[Bounding box coordinate data]
########

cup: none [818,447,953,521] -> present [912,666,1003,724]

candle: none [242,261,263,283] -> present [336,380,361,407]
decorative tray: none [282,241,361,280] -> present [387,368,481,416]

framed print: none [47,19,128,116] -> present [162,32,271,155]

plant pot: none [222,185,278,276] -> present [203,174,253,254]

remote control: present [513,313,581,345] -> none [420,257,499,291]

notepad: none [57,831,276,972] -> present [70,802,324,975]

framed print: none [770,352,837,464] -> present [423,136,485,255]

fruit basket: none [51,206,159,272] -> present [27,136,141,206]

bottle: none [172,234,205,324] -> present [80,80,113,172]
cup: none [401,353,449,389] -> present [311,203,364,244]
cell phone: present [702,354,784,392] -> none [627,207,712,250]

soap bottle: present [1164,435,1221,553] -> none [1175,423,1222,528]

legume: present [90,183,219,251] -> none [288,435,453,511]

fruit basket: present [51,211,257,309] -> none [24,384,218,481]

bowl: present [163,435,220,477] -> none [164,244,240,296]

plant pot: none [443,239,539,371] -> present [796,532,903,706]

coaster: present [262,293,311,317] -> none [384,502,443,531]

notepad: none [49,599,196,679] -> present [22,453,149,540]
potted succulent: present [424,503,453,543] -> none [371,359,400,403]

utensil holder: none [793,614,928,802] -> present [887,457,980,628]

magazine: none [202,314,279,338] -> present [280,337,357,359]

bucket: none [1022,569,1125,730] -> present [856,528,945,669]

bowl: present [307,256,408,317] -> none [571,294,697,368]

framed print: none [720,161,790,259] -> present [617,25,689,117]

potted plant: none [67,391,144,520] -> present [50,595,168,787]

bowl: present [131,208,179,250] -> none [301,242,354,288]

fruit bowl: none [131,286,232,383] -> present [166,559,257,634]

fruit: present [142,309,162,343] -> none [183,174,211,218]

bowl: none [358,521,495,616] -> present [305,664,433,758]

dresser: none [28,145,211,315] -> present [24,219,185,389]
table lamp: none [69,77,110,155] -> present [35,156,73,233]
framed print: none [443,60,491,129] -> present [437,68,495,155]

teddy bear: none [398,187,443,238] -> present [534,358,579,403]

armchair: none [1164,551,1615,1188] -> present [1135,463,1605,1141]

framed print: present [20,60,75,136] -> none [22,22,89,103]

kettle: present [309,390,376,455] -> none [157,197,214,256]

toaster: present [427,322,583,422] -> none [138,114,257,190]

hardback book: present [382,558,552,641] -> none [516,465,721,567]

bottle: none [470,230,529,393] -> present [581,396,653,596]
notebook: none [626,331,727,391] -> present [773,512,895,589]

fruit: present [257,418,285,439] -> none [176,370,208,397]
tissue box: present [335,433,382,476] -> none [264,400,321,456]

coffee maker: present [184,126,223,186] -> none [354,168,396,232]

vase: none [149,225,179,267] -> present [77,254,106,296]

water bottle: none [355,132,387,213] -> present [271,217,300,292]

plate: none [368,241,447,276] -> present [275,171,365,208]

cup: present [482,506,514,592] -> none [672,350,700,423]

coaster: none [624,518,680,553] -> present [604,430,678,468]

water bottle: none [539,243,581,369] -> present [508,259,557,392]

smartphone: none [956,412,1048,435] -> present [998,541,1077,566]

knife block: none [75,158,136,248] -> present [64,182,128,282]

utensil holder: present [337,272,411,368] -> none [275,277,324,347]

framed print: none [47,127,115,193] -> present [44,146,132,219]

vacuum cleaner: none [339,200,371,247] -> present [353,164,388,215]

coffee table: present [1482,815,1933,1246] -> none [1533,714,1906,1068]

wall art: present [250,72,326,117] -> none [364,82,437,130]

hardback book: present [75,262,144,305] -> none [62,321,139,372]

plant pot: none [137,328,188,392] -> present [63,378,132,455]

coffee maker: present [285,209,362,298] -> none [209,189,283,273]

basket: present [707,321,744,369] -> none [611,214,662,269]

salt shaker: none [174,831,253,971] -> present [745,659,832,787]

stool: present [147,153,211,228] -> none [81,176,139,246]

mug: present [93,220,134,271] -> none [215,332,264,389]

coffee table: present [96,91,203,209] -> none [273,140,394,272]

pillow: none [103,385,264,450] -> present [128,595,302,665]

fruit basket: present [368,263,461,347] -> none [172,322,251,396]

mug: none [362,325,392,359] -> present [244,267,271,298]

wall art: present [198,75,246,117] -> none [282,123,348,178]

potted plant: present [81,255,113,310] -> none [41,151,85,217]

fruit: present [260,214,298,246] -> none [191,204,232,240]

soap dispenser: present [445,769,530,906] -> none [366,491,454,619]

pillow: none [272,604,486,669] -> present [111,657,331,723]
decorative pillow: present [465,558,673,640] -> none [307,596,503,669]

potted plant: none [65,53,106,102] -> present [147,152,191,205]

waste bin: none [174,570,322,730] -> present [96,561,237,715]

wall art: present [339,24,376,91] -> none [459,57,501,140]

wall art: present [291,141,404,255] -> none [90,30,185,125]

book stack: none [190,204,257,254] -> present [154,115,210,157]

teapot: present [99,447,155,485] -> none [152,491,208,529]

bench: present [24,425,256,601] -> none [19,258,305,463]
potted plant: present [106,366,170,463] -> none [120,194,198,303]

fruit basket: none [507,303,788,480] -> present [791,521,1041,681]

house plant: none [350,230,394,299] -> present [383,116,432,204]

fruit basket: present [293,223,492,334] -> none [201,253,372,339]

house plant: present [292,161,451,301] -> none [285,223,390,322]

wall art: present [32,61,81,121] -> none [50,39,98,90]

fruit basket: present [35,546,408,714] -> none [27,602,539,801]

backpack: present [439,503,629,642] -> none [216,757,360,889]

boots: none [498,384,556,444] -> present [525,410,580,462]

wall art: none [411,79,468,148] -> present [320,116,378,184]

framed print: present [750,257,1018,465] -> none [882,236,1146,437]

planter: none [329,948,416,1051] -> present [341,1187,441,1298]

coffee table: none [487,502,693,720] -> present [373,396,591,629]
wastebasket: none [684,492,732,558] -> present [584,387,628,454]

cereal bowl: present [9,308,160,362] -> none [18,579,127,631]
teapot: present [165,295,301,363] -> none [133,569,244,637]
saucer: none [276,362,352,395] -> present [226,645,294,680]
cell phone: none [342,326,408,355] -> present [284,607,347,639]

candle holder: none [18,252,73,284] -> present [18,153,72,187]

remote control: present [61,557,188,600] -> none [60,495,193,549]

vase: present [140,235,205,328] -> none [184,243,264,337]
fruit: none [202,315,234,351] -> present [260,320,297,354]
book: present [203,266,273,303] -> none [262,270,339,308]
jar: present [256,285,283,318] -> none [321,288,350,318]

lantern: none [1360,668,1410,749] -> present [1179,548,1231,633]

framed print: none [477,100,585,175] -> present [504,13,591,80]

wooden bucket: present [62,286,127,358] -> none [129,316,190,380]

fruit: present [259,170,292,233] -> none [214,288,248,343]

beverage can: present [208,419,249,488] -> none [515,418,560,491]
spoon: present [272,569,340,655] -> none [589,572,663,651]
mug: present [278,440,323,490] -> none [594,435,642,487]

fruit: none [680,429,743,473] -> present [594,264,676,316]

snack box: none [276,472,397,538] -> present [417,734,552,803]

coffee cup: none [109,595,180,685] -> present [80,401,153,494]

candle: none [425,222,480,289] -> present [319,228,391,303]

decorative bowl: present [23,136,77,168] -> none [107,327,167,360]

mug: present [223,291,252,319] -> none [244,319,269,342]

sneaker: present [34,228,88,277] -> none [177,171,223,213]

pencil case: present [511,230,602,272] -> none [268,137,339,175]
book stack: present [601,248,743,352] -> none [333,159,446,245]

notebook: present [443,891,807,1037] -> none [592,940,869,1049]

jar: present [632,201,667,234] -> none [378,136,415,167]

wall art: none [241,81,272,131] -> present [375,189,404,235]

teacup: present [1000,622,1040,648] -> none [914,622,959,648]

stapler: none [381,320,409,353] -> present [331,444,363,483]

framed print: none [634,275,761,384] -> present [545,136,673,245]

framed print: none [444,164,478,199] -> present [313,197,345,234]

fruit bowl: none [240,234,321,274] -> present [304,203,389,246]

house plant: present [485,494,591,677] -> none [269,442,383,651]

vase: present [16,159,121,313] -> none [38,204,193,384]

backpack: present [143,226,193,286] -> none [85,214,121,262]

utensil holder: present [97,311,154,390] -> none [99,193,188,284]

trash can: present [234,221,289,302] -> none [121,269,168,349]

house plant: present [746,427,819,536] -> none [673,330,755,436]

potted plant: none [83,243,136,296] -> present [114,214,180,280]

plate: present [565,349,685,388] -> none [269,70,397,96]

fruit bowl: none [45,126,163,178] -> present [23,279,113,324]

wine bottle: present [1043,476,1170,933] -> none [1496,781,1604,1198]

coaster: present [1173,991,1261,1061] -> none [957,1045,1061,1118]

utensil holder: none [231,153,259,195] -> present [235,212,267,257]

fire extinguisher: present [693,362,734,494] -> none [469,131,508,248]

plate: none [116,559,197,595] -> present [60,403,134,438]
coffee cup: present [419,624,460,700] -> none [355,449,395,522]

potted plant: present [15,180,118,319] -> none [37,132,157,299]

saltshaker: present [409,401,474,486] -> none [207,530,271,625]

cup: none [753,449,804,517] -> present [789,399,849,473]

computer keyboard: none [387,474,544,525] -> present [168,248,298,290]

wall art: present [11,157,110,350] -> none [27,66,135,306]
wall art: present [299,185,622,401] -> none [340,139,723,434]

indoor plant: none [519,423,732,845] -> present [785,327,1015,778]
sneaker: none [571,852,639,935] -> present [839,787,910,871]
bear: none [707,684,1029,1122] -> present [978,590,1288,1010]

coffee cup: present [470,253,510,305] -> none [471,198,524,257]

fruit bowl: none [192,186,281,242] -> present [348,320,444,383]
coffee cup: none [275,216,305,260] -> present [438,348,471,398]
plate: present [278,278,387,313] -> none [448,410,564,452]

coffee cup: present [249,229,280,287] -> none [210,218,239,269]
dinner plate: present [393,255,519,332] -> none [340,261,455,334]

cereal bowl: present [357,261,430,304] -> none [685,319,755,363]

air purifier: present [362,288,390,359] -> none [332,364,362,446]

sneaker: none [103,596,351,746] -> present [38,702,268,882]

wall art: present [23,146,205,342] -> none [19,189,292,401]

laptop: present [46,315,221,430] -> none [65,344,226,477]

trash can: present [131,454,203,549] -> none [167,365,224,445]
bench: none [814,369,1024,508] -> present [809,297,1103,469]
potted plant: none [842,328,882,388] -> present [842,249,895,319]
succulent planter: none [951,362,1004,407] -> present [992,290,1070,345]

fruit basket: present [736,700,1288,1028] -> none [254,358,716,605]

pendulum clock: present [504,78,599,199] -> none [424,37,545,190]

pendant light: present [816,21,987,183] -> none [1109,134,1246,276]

########

Goal of the exercise: Your task is to retype the entries verbatim, starting with the line that holds "stapler: none [381,320,409,353]" and stopping after the line that holds "plate: present [565,349,685,388]".

The completed task:
stapler: none [381,320,409,353] -> present [331,444,363,483]

framed print: none [634,275,761,384] -> present [545,136,673,245]

framed print: none [444,164,478,199] -> present [313,197,345,234]

fruit bowl: none [240,234,321,274] -> present [304,203,389,246]

house plant: present [485,494,591,677] -> none [269,442,383,651]

vase: present [16,159,121,313] -> none [38,204,193,384]

backpack: present [143,226,193,286] -> none [85,214,121,262]

utensil holder: present [97,311,154,390] -> none [99,193,188,284]

trash can: present [234,221,289,302] -> none [121,269,168,349]

house plant: present [746,427,819,536] -> none [673,330,755,436]

potted plant: none [83,243,136,296] -> present [114,214,180,280]

plate: present [565,349,685,388] -> none [269,70,397,96]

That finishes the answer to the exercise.